Like you, my training is very slowly at the beginning because of the IO bottleneck. The size of the dataset I am currently using is about 200 GB. Fortunately, my RAM is 250GB, so maybe caching is possible over time, so training speed seems to be faster.

If you look at the picture below, you can see that CPU utilization is very low in the beginning. This is because training takes a long time in IO. The same goes for GPUs.
image

I was worried that if my dataset gets bigger, training will continue to be slow because caching is not possible.

Other people recommended lmdb, so with the help of the link below, I also made my own dataset with lmdb and training it. It took 1ms for lmdb to read caching data, and 0.2 seconds for non-caching areas.

I thought that it was okay to use lmdb at this point, but I found out that lmdb cannot be used in a multi-processing environment. When using DDP or when num_workers > 1, lmdb took tens of seconds to read uncached data.

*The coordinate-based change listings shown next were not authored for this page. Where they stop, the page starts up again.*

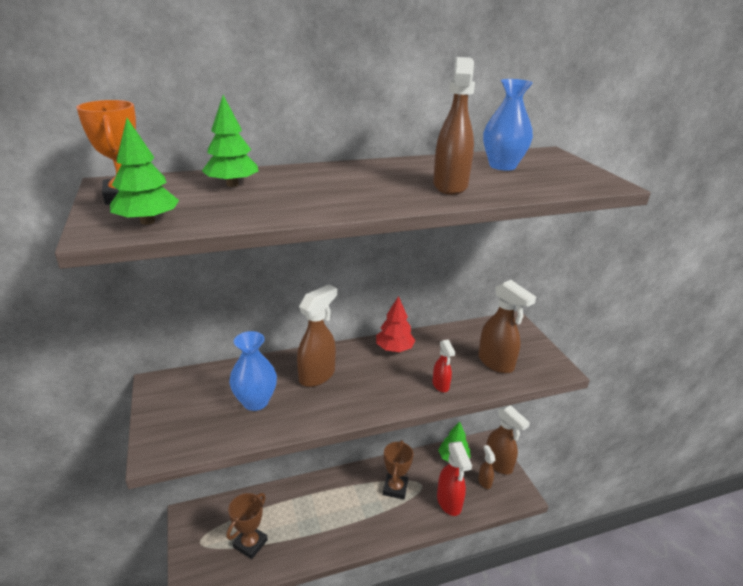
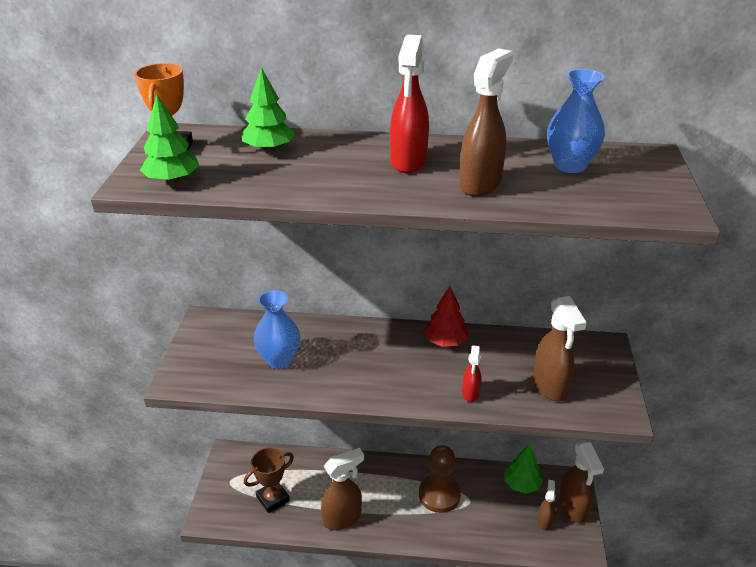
camera: 25 degrees right, 5 degrees up
(317, 375) = (350, 349): brown spray bottle -> brown spray bottle (343, 518)
(395, 488) = (439, 495): brown trophy -> brown pawn
(449, 502) = (491, 529): red spray bottle -> red spray bottle (408, 162)

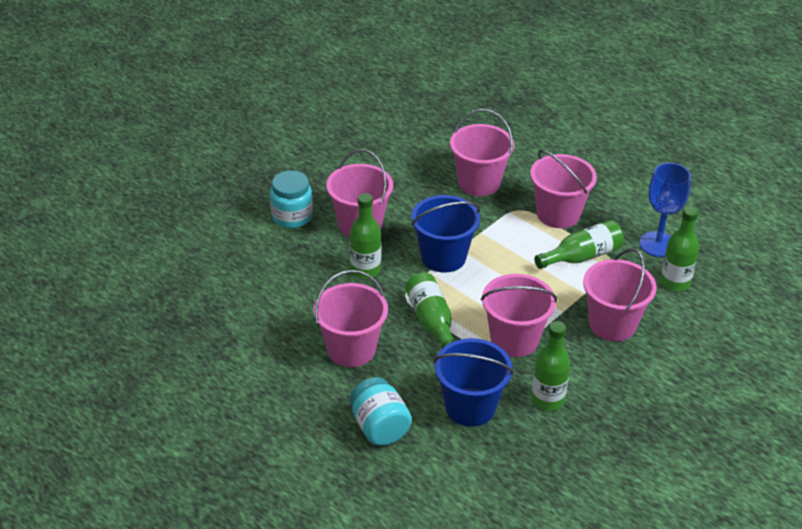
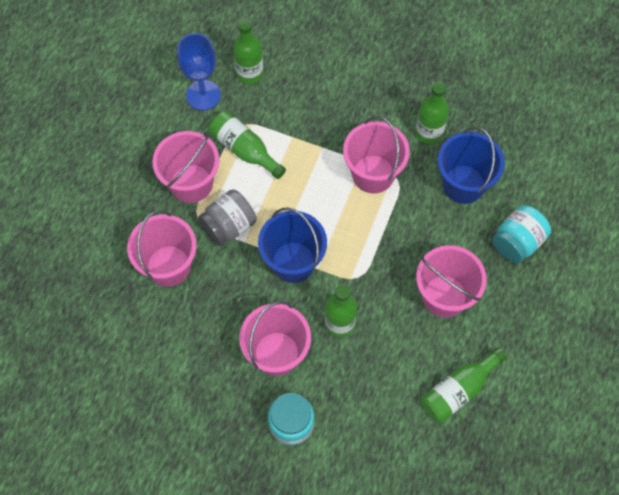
camera: 110 degrees left, 25 degrees up
(431, 322) = (381, 244): green bottle -> green bottle (458, 390)
(501, 226) = (229, 226): none -> grey jar
(612, 324) = (322, 107): pink bucket -> none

The reason I am sure it is a multi-processing problem is because it took 0.2 seconds to load lmdb with multiprocessing.Lock() applied. However, if you use Lock(), there is no point in using multi-process.

Instead of lmdb, I experimented with hdf5. Like lmdb, I couldn’t create a dataset into a single file. This is because hdf5 has to be loaded into RAM, unlike lmdb. Instead, I pre-processed a few images and made them into hdf5 files, and I train network with this. However, for some reason, training with hdf5 did not speed up the training speed over time. I think it’s probably because caching doesn’t work. I’m not sure why it’s not caching.

How do other people solve the IO bottleneck when training from millions of images?

Some people say to use an SSD, but I can’t use an SSD because the dataset is in TB units.